STANTON, N.D. (AP) — An effective but dangerous pressurized gas known as anhydrous ammonia has been used for years to deliver nitrogen to soil and crops. But a safer delivery method that uses dry pellets is becoming an increasingly popular alternative, and a North Dakota company is trying to capitalize on the farming change, the Bismarck Tribune (http://bit.ly/1pjL9cu ) reported.
Farmers are making a gradual switch from anhydrous to urea mainly out of safety concerns. Anhydrous ammonia is one of the most potentially dangerous chemicals used in farming. It has a pungent gas with suffocating fumes and has been used as a fertilizer for years.
While anhydrous is cheaper, handling it is a challenge. It requires annual inspections and forces drivers transporting it to slow down to 25 mph. Urea, on the other hand, is easier to haul and can be transported at up to 30 mph.
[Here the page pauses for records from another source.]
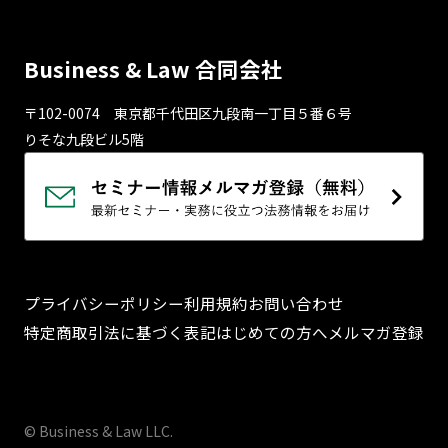
Business & Law 合同会社
〒102-0074 東京都千代⽥区九段南⼀丁⽬５番６号
りそな九段ビル5階
プライバシーポリシー
利用規約
お問い合わせ
特定商取引法に基づく表記
はじめての方へ
メルマガ登録
© Business & Law LLC.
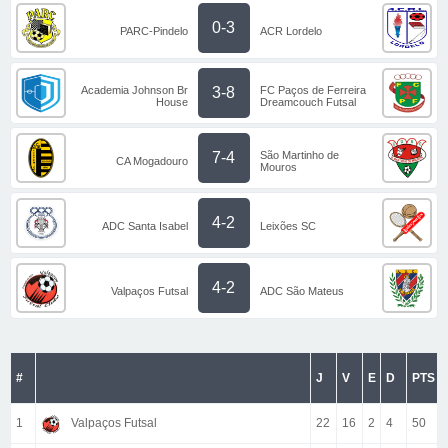
0-3
PARC-Pindelo
ACR Lordelo
Academia Johnson Br
FC Paços de Ferreira
3-8
House
Dreamcouch Futsal
São Martinho de
7-4
CA Mogadouro
Mouros
4-2
ADC Santa Isabel
Leixões SC
4-2
Valpaços Futsal
ADC São Mateus
#
J
V
E
D
PTS
1
Valpaços Futsal
22
16
2
4
50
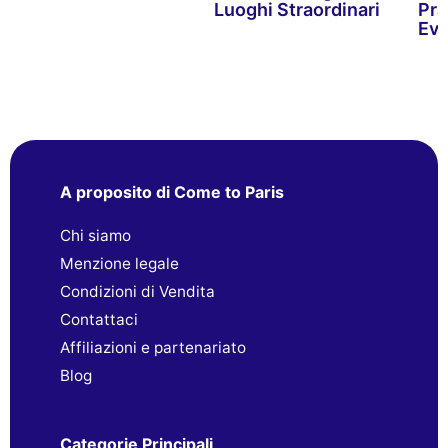
Luoghi Straordinari
Pra
Eve
A proposito di Come to Paris
Chi siamo
Menzione legale
Condizioni di Vendita
Contattaci
Affiliazioni e partenariato
Blog
Categorie Principali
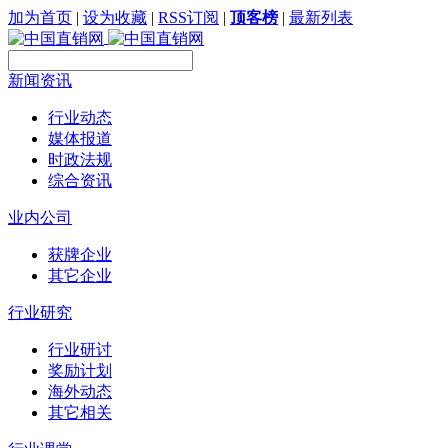
加为首页
|
设为收藏
|
RSS订阅
|
顶客榜
|
最新列表
新闻资讯
行业动态
媒体报道
时政法规
综合资讯
业内公司
获牌企业
其它企业
行业研究
行业研讨
奖励计划
海外动态
其它相关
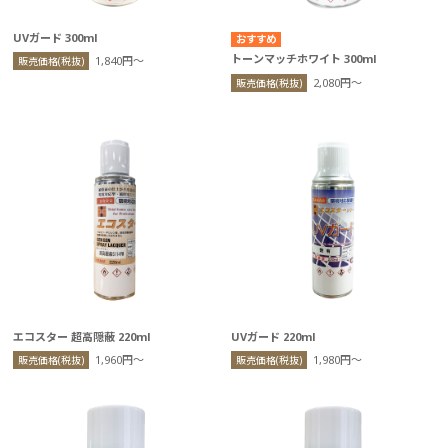
UVガード 300ml
トーンマッチホワイト 300ml
1,840円〜
販売価格(税抜)
2,080円〜
販売価格(税抜)
エコスター 超高隠蔽 220ml
UVガード 220ml
1,960円〜
1,980円〜
販売価格(税抜)
販売価格(税抜)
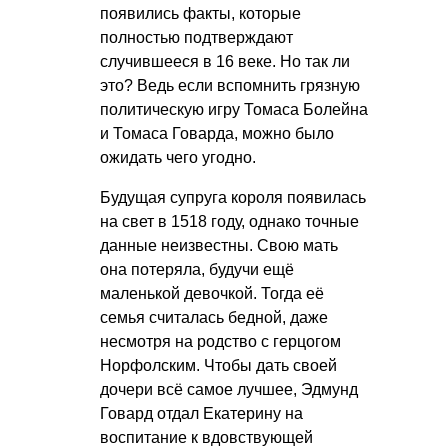
появились факты, которые
полностью подтверждают
случившееся в 16 веке. Но так ли
это? Ведь если вспомнить грязную
политическую игру Томаса Болейна
и Томаса Говарда, можно было
ожидать чего угодно.
Будущая супруга короля появилась
на свет в 1518 году, однако точные
данные неизвестны. Свою мать
она потеряла, будучи ещё
маленькой девочкой. Тогда её
семья считалась бедной, даже
несмотря на родство с герцогом
Норфолским. Чтобы дать своей
дочери всё самое лучшее, Эдмунд
Говард отдал Екатерину на
воспитание к вдовствующей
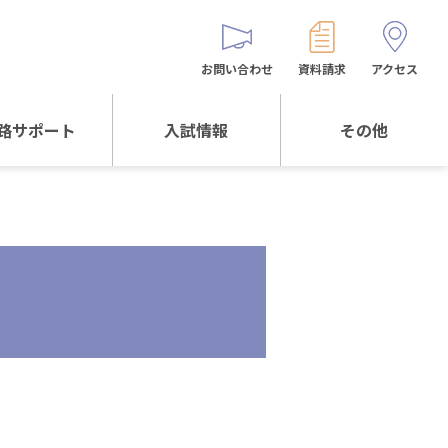
お問い合わせ
資料請求
アクセス
路サポート
入試情報
その他
サポートTOP
入試情報TOP
同窓生の皆様へ
校生からの
WEB出願
保護者会
メッセージ
入試説明会等
バス時刻表
阪体育大学
進学について
お問い合わせ
よくある質問
オリジナルキャラク
ター
「くまぺろ」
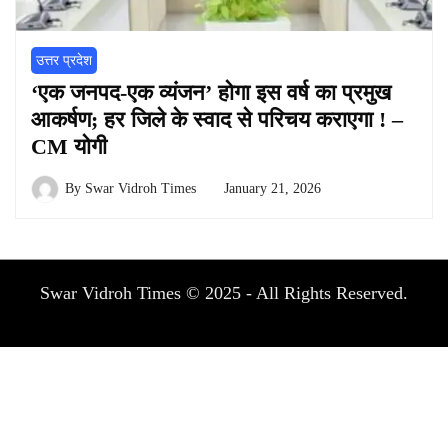
उत्तर प्रदेश
‘एक जनपद-एक व्यंजन’ होगा इस वर्ष का प्रमुख
आकर्षण; हर जिले के स्वाद से परिचय कराएगा ! –
CM योगी
By
Swar Vidroh Times
January 21, 2026
Swar Vidroh Times © 2025 - All Rights Reserved.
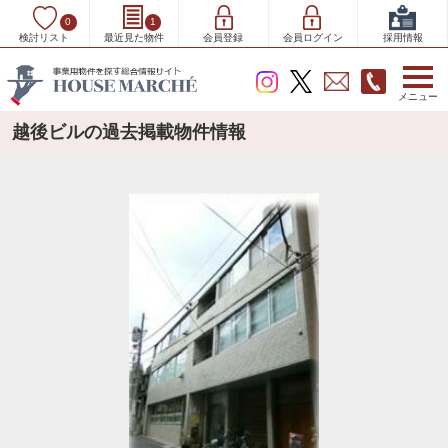
0
1
検討リスト
最近見た物件
会員登録
会員ログイン
採用情報
メニュー
越後ビルの過去掲載物件情報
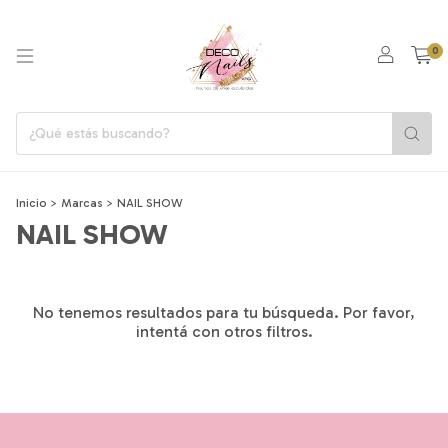
0
Inicio
>
Marcas
>
NAIL SHOW
NAIL SHOW
No tenemos resultados para tu búsqueda. Por favor,
intentá con otros filtros.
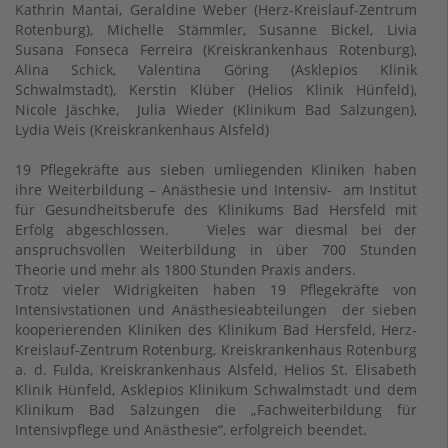
Kathrin Mantai, Geraldine Weber (Herz-Kreislauf-Zentrum
Rotenburg), Michelle Stämmler, Susanne Bickel, Livia
Susana Fonseca Ferreira (Kreiskrankenhaus Rotenburg),
Alina Schick, Valentina Göring (Asklepios Klinik
Schwalmstadt), Kerstin Klüber (Helios Klinik Hünfeld),
Nicole Jäschke, Julia Wieder (Klinikum Bad Salzungen),
Lydia Weis (Kreiskrankenhaus Alsfeld)
19 Pflegekräfte aus sieben umliegenden Kliniken haben
ihre Weiterbildung – Anästhesie und Intensiv- am Institut
für Gesundheitsberufe des Klinikums Bad Hersfeld mit
Erfolg abgeschlossen. Vieles war diesmal bei der
anspruchsvollen Weiterbildung in über 700 Stunden
Theorie und mehr als 1800 Stunden Praxis anders.
Trotz vieler Widrigkeiten haben 19 Pflegekräfte von
Intensivstationen und Anästhesieabteilungen der sieben
kooperierenden Kliniken des Klinikum Bad Hersfeld, Herz-
Kreislauf-Zentrum Rotenburg, Kreiskrankenhaus Rotenburg
a. d. Fulda, Kreiskrankenhaus Alsfeld, Helios St. Elisabeth
Klinik Hünfeld, Asklepios Klinikum Schwalmstadt und dem
Klinikum Bad Salzungen die „Fachweiterbildung für
Intensivpflege und Anästhesie“, erfolgreich beendet.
"It's so difficult in North Dakota with the farm labor shortage and you don't want to put just anybody behind the wheel," said Ron Berg, an agronomist at Beulah Farmer's Union chemical plant.
The newspaper reported that the switch has pushed Dakota Gasification Co., to build the first-ever urea plant in North Dakota. The company is spending $402 million on the facility.
About 750 workers are expected to start the site's construction in the spring, and the first shipments of urea are expected to come out of the plant in 2017.
"From 2015 to 2016, we'll be going right on through. It's an aggressive schedule," said Jim Greer, head of the project.